How SAT Subject Tests are Scored

SAT Subject Tests are scored in two steps:

  • The raw score is established
  • The raw score is converted to the College Board 200- to 800-point scaled score

Establishing the raw score

All questions on Subject Tests are multiple choice. To establish the raw score:

  • One point is added for each correct answer.
  • A fraction of a point is subtracted for wrong answers:
    • 1/4 point is subtracted for five-choice questions.
    • 1/3 point is subtracted for four-choice questions.
    • 1/2 point is subtracted for three-choice questions.
  • No points are deducted for unanswered questions.
  • The total points answered incorrectly are subtracted from the number answered correctly.
  • If the resulting score is a fraction, it is rounded to the nearest whole numberó1/2 or more is rounded up; less than 1/2 is rounded down.

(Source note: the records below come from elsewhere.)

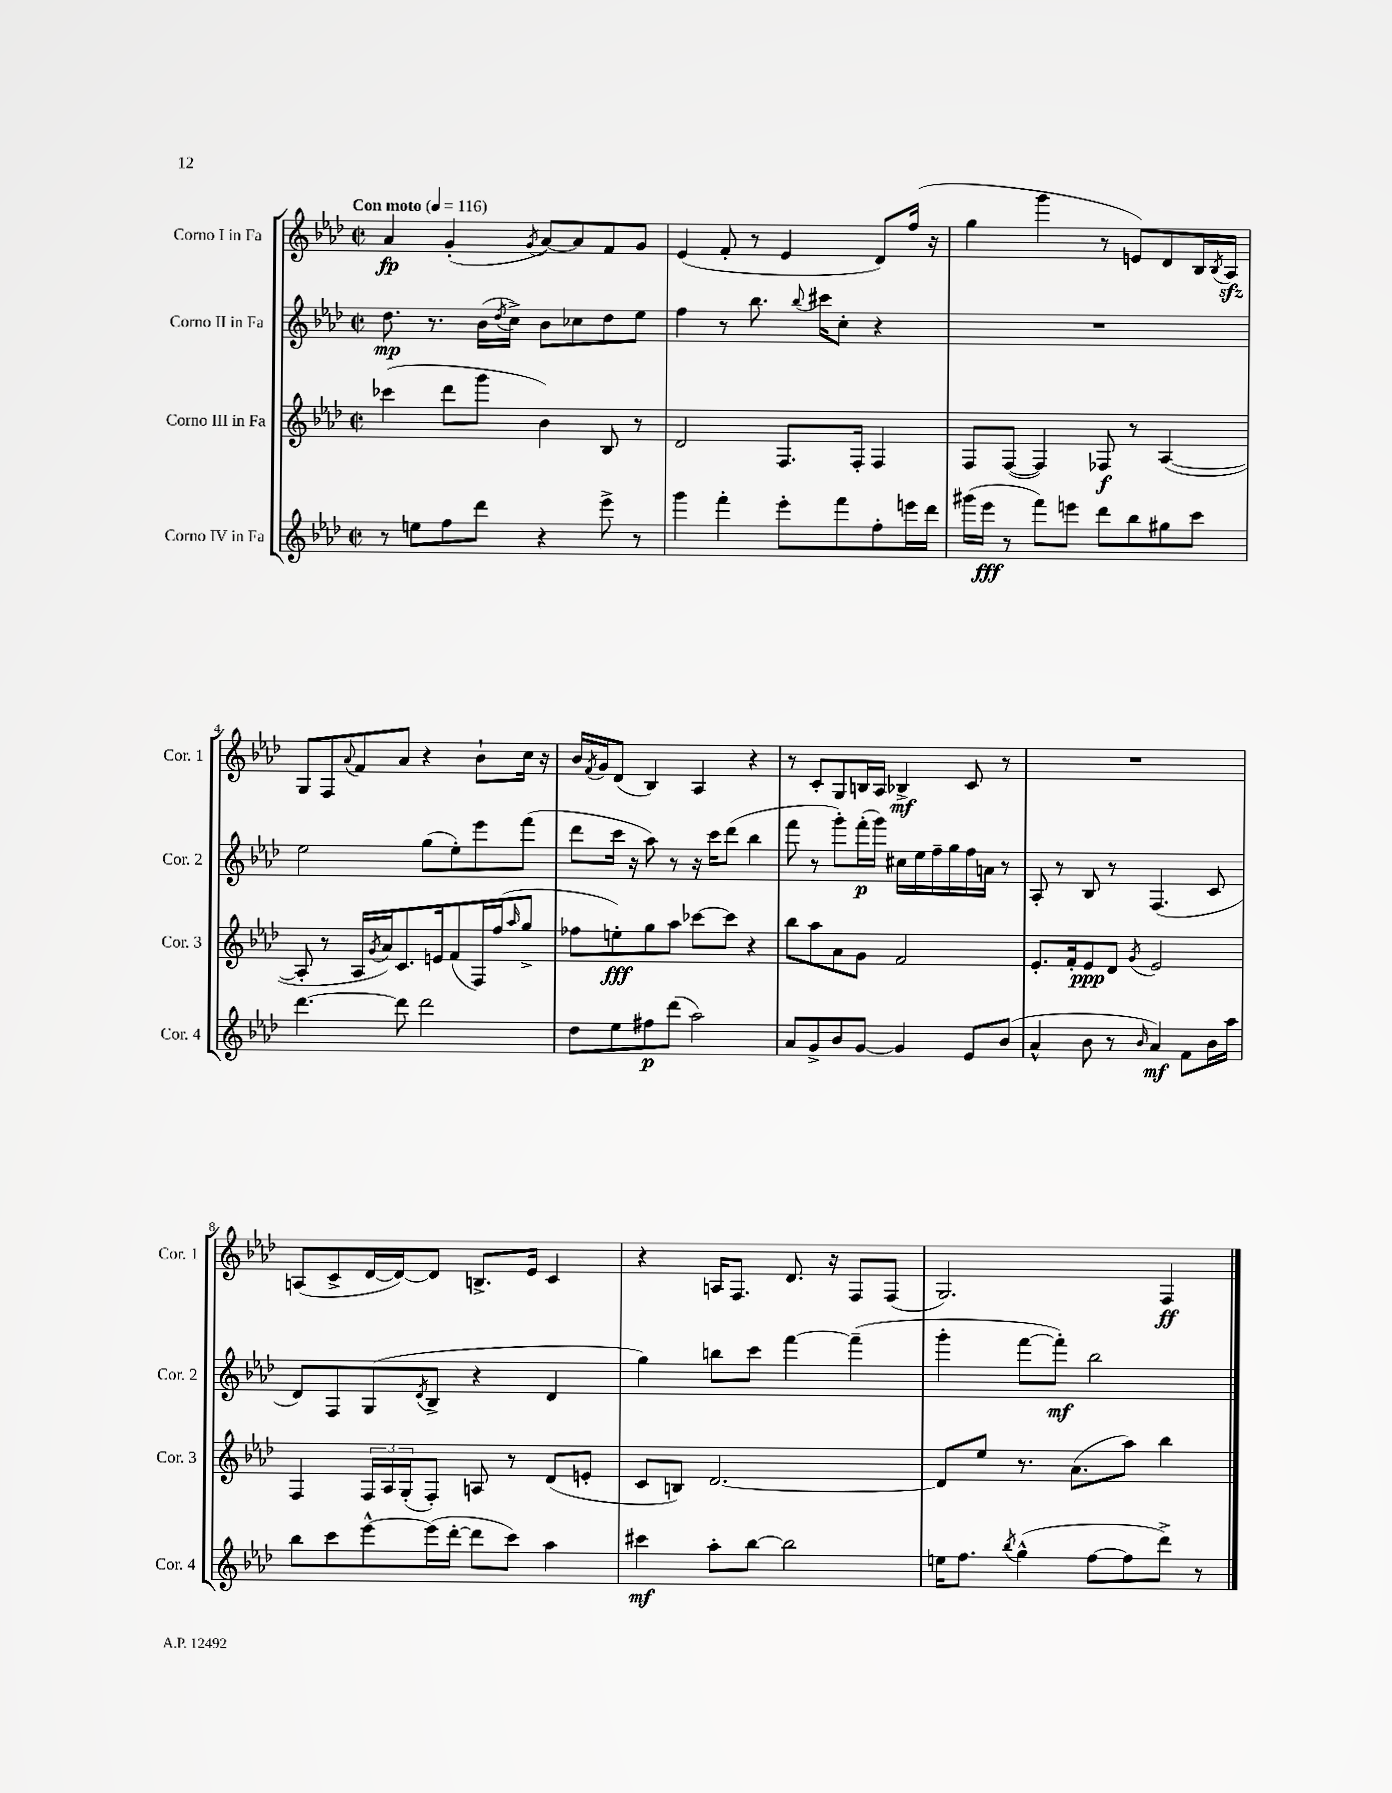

**kern	**dynam	**kern	**dynam	**kern	**dynam	**kern	**dynam
*part4	*part4	*part3	*part3	*part2	*part2	*part1	*part1
*staff4	*staff4	*staff3	*staff3	*staff2	*staff2	*staff1	*staff1
*I"Corno IV in Fa	*	*I"Corno III in Fa	*	*I"Corno II in Fa	*	*I"Corno I in Fa	*
*I'Cor. 4	*	*I'Cor. 3	*	*I'Cor. 2	*	*I'Cor. 1	*
*clefG2	*	*clefG2	*	*clefG2	*	*clefG2	*
*k[b-e-a-d-]	*	*k[b-e-a-d-]	*	*k[b-e-a-d-]	*	*k[b-e-a-d-]	*
*M2/2	*	*M2/2	*	*M2/2	*	*M2/2	*
*met(c|)	*	*met(c|)	*	*met(c|)	*	*met(c|)	*
*MM116	*	*MM116	*	*MM116	*	*MM116	*
=1	=1	=1	=1	=1	=1	=1	=1
!	!	!	!	!	!	!LO:TX:a:B:t=Con moto	!
8r	.	(4ccc-X\	.	8.dd-\	mp	4a-/	fp
8een\L	.	.	.	.	.	.	.
.	.	.	.	8.r	.	.	.
8ff\	.	8ddd-\L	.	.	.	(4g'/	.
8ddd-\J	.	8ggg\J	.	(16b-\LL	.	.	.
.	.	.	.	8qdd-/	.	.	.
.	.	.	.	16cc^\JJ)	.	.	.
.	.	.	.	.	.	8qg/	.
4r	.	4b-\)	.	8b-\L	.	[8a-/L)	.
.	.	.	.	8cc-X\	.	8a-/]	.
8eee-^\	.	8B-/	.	8dd-\	.	8f/	.
8r	.	8r	.	8ee-\J	.	8g/J	.
=2	=2	=2	=2	=2	=2	=2	=2
4ggg\	.	2d-/	.	4ff\	.	(4e-/	.
4fff'\	.	.	.	8r	.	8f'/	.
.	.	.	.	8.bb-\	.	8r	.
8eee-'\L	.	8.F/L	.	.	.	4e-/	.
.	.	.	.	8qqbb-/	.	.	.
.	.	.	.	16ccc#X\KL	.	.	.
8fff\	.	.	.	8cc'\J	.	.	.
.	.	16F'/Jk	.	.	.	.	.
8ff'\	.	4F/	.	4r	.	8d-/L)	.
16eeen\L	.	.	.	.	.	(16ff/Jk	.
16ddd-\JJ	.	.	.	.	.	16r	.
=3	=3	=3	=3	=3	=3	=3	=3
(16ggg#X\LL	.	8F/L	.	1r	.	4gg\	.
16eee-\JJ	fff	.	.	.	.	.	.
8r	.	([8F/J	.	.	.	.	.
8fff\L)	.	4F/])	.	.	.	4ggg\	.
8eeen\J	.	.	.	.	.	.	.
8ddd-\L	.	8F-X/	f	.	.	8r	.
8bb-\	.	8r	.	.	.	8en/L)	.
8gg#X\	.	([4A-/	.	.	.	8d-/	.
8ccc\J	.	.	.	.	.	16B-/L	.
.	.	.	.	.	.	8qB-/	.
.	.	.	.	.	.	16A-zz/JJ	.
!!LO:LB:g=z
=4	=4	=4	=4	=4	=4	=4	=4
[4.ddd-\	.	8A-'/]	.	2ee-\	.	8G/L	.
.	.	8r	.	.	.	8F/	.
.	.	.	.	.	.	8qqa-/	.
.	.	16A-/LL	.	.	.	8f/	.
.	.	8qg/	.	.	.	.	.
.	.	16a-/J)	.	.	.	.	.
8ddd-\]	.	8.c/	.	.	.	8a-/J	.
2ddd-\	.	.	.	(8gg\L	.	4r	.
.	.	16en/k	.	.	.	.	.
.	.	(8f/	.	8ee-'\)	.	.	.
.	.	16F/L)	.	8eee-\	.	8b-`\L	.
.	.	(16ff/J	.	.	.	.	.
.	.	16qqaa-/	.	.	.	.	.
.	.	8gg^/J	.	(8fff\J	.	16cc\Jk	.
.	.	.	.	.	.	16r	.
=5	=5	=5	=5	=5	=5	=5	=5
8dd-\L	.	8ff-X\L	.	8ddd-\L	.	16b-/LL	.
.	.	.	.	.	.	8qf/	.
.	.	.	.	.	.	16g/J	.
8ee-\	.	8een'\)	fff	16ccc\Jk	.	(8d-/J	.
.	.	.	.	16r	.	.	.
8ff#X\	p	8gg\	.	8aa-\)	.	4B-/)	.
(8ddd-\J	.	8aa-\J	.	8r	.	.	.
2aa-\)	.	[8ccc-X\L	.	16r	.	4A-/	.
.	.	.	.	16ccc\KL	.	.	.
.	.	8ccc-\J]	.	(8ddd-\J	.	.	.
.	.	4r	.	4bb-\	.	4r	.
=6	=6	=6	=6	=6	=6	=6	=6
8a-/L	.	8bb-\L	.	8fff\	.	8r	.
8g^/	.	8aa-\	.	8r	.	8c'/L	.
8b-/	.	8a-\	.	8ggg'\L)	.	8G/	.
[8g/J	.	8g\J	.	(16fff'\L	p	16Bn/L	.
.	.	.	.	16ggg\JJ)	.	16A-/JJ	.
4g/]	.	2f/	.	16cc#X\LL	.	4B-X^/	mf
.	.	.	.	16ee-\	.	.	.
.	.	.	.	16ff~\	.	.	.
.	.	.	.	16gg\	.	.	.
8e-/L	.	.	.	16ff\	.	8c/	.
.	.	.	.	16an\JJ	.	.	.
(8b-/J	.	.	.	8r	.	8r	.
=7	=7	=7	=7	=7	=7	=7	=7
4a-^^/	.	8.e-'/L	.	8A-'/	.	1r	.
.	.	.	.	8r	.	.	.
.	.	16f'/k	.	.	.	.	.
8b-\	.	8e-/	ppp	8B-/	.	.	.
8r	.	8d-/J	.	8r	.	.	.
16qqb-/	.	8qg/	.	.	.	.	.
4a-/)	mf	2e-/	.	(4.F/	.	.	.
8f\L	.	.	.	.	.	.	.
16b-\L	.	.	.	8c/	.	.	.
16aa-\JJ	.	.	.	.	.	.	.
!!LO:LB:g=z
=8	=8	=8	=8	=8	=8	=8	=8
8bb-\L	.	4F/	.	8d-/L)	.	(8An/L	.
8ccc\	.	.	.	8F/	.	8c^/	.
[8eee-^^\	.	24F/LL	.	(8G/	.	[16d-/L	.
.	.	24A-/	.	.	.	.	.
.	.	.	.	.	.	16d-/J_)	.
.	.	(24G'/J	.	.	.	.	.
.	.	.	.	8qd-/	.	.	.
(16eee-\L]	.	8F'/J)	.	8B-^/J	.	8d-/J]	.
[16ddd-'\JJ	.	.	.	.	.	.	.
8ddd-\L]	.	8An/	.	4r	.	8.Bn^/L	.
8ccc\J)	.	8r	.	.	.	.	.
.	.	.	.	.	.	16e-/Jk	.
4aa-\	.	(8d-/L	.	4d-/	.	4c/	.
.	.	8en'/J	.	.	.	.	.
=9	=9	=9	=9	=9	=9	=9	=9
4ccc#X\	mf	8c/L	.	4gg\)	.	4r	.
.	.	8Bn/J)	.	.	.	.	.
8aa-'\L	.	[2.d-/	.	8bbn\L	.	16An/KL	.
.	.	.	.	.	.	8.F/J	.
[8bb-\J	.	.	.	8ccc\J	.	.	.
2bb-\]	.	.	.	[4fff\	.	8.d-/	.
.	.	.	.	.	.	16r	.
.	.	.	.	(4fff~\]	.	8F/L	.
.	.	.	.	.	.	(8F/J	.
=10	=10	=10	=10	=10	=10	=10	=10
16een\KL	.	8d-/L]	.	4ggg'\	.	2.G/)	.
8.ff\J	.	.	.	.	.	.	.
.	.	8ee-/J	.	.	.	.	.
8qbb-/	.	.	.	.	.	.	.
(4gg^^\	.	8.r	.	[8fff\L	.	.	.
.	.	.	.	8fff'\J])	mf	.	.
.	.	(8.a-\L	.	.	.	.	.
[8ff\L	.	.	.	2bb-\	.	.	.
8ff\]	.	8aa-\J)	.	.	.	.	.
8ddd-^\J)	.	4bb-\	.	.	.	4F/	ff
8r	.	.	.	.	.	.	.
==	==	==	==	==	==	==	==
*-	*-	*-	*-	*-	*-	*-	*-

Converting the raw score to the scaled score

The raw score is converted to the College Board 200- to 800-point scaled score by a statistical process called equating.

Equating adjusts for slight differences in difficulty between test editions and ensures that:

  • A student's score does not depend on the specific test edition she took.
  • A student's score does not depend on how well others did on the same edition of the test.

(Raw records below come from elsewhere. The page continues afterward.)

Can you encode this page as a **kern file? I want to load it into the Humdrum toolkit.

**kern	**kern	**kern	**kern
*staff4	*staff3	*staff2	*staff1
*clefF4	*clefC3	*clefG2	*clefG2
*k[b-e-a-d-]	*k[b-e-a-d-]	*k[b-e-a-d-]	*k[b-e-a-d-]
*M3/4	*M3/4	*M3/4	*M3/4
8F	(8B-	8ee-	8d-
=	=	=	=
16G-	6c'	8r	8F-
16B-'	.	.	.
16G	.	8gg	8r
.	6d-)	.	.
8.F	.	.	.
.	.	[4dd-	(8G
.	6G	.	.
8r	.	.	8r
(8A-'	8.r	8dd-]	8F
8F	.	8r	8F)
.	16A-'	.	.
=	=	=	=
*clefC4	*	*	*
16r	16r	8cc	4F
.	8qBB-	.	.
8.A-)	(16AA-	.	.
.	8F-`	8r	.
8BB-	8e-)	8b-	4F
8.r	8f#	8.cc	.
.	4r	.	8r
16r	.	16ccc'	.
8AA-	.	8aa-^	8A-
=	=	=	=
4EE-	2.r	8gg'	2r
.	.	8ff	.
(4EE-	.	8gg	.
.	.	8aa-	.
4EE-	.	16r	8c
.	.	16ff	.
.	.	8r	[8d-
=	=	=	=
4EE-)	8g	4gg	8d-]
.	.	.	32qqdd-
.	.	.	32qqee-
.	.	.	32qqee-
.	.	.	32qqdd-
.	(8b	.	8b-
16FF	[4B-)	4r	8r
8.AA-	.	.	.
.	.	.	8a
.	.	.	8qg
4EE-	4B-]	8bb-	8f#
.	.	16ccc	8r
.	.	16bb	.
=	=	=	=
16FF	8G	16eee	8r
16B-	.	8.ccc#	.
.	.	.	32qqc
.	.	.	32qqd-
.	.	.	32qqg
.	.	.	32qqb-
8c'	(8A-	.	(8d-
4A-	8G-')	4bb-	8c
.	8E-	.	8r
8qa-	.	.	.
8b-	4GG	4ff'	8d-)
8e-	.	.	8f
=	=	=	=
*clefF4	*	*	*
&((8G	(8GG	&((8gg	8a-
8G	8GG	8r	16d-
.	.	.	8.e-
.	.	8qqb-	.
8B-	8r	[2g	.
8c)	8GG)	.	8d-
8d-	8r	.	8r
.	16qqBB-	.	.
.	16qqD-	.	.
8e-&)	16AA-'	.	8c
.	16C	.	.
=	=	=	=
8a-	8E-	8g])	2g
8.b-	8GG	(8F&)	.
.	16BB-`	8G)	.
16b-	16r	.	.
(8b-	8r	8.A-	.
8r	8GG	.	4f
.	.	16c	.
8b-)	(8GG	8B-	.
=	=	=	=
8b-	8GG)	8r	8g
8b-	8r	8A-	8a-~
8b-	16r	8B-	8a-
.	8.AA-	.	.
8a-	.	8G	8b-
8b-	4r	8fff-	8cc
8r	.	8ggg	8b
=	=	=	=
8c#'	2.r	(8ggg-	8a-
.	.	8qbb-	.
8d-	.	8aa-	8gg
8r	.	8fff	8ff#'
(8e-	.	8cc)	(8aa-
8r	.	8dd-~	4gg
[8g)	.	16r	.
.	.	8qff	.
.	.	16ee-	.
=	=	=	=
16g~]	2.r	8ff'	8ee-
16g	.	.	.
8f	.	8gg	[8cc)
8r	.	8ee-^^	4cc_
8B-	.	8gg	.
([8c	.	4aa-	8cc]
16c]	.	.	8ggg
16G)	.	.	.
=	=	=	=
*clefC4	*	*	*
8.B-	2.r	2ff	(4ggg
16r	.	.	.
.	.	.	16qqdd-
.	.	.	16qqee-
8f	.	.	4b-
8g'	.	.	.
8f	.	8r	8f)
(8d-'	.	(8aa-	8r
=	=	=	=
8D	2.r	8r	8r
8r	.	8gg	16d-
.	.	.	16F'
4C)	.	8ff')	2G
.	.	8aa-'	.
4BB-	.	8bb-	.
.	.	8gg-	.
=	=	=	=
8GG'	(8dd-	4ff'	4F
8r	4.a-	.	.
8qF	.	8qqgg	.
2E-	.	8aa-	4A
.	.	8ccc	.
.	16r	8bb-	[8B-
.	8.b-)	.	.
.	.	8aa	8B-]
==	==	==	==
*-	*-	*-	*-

The scaled score is reported to colleges. Total test scores for all Subject Tests are reported on the College Board 200- to 800-point scale.

When do I get the result

You can view your score report online between 15 to 20 days after you took the test. Your official score report will be provided to you and your high school, if you included the code, about five weeks after the test. Students who register online and wish to receive a paper score report by mail in addition to the online score report must request it when they register. Students who register by mail and who do not have active College Board online accounts will continue to receive paper score reports.

How long after the test can I use my scores?

SAT scores are valid for five years after the testing year in which you tested.